■ Provided records:

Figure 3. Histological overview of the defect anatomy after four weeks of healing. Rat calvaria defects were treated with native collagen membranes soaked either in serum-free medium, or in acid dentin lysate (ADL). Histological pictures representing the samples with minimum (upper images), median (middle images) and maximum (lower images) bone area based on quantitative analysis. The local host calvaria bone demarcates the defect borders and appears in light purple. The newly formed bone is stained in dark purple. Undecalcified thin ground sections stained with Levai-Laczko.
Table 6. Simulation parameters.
==
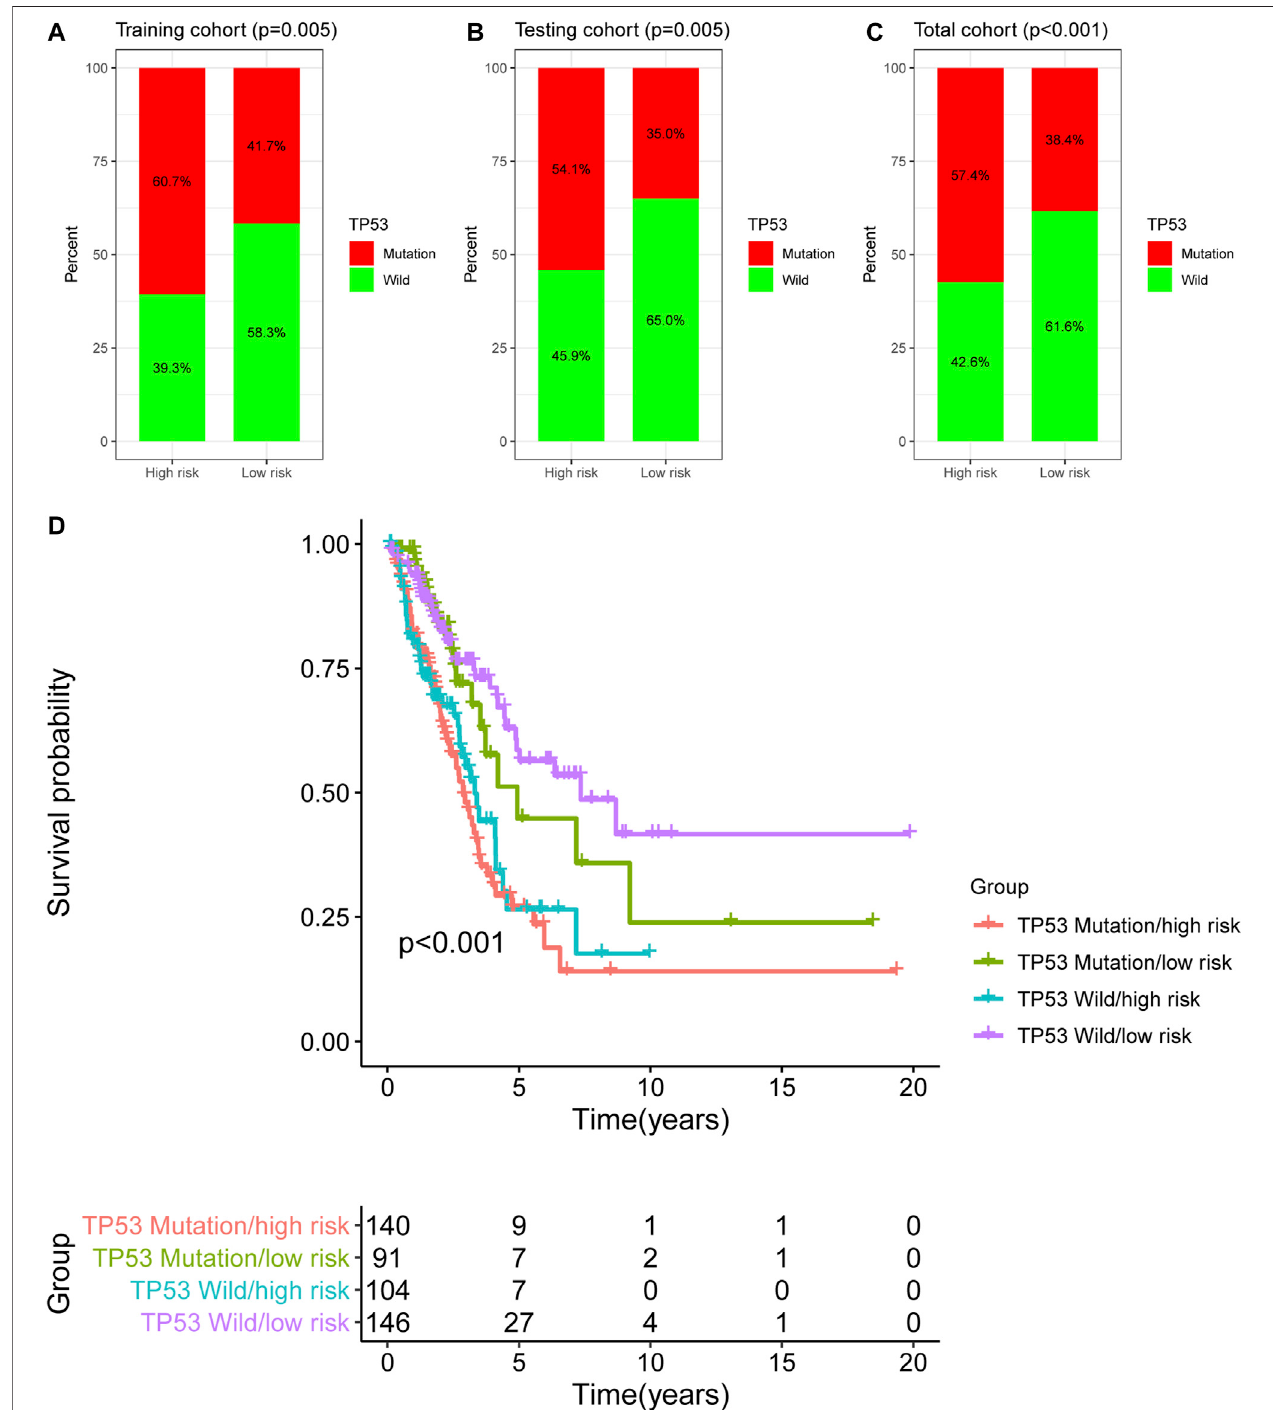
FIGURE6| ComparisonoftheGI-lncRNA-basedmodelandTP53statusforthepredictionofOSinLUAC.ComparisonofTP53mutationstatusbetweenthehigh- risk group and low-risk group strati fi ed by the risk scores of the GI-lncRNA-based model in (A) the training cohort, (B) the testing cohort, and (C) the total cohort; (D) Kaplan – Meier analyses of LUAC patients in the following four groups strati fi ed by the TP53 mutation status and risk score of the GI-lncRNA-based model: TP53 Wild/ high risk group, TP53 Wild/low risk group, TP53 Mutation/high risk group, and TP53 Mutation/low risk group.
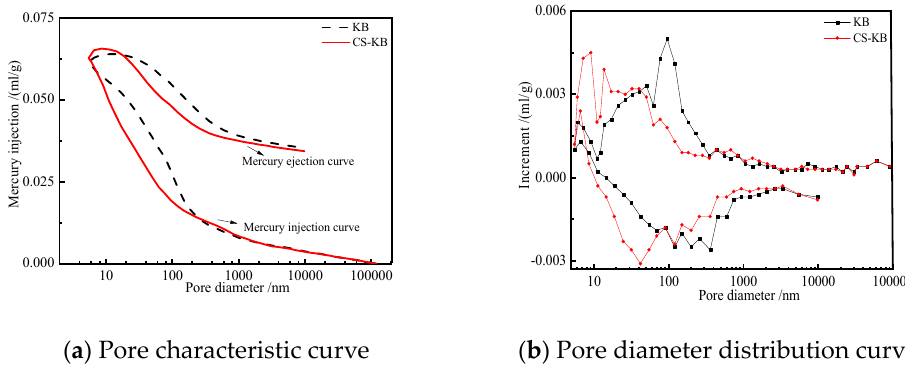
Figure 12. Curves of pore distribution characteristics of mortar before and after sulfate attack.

■ Task statement: Lines to set down from above: the line with "Figure 3. Histological", the line with "Table 6. Simulation parameters.", and every line between, each exactly as written.

■ Task solution:
Figure 3. Histological overview of the defect anatomy after four weeks of healing. Rat calvaria defects were treated with native collagen membranes soaked either in serum-free medium, or in acid dentin lysate (ADL). Histological pictures representing the samples with minimum (upper images), median (middle images) and maximum (lower images) bone area based on quantitative analysis. The local host calvaria bone demarcates the defect borders and appears in light purple. The newly formed bone is stained in dark purple. Undecalcified thin ground sections stained with Levai-Laczko.
Table 6. Simulation parameters.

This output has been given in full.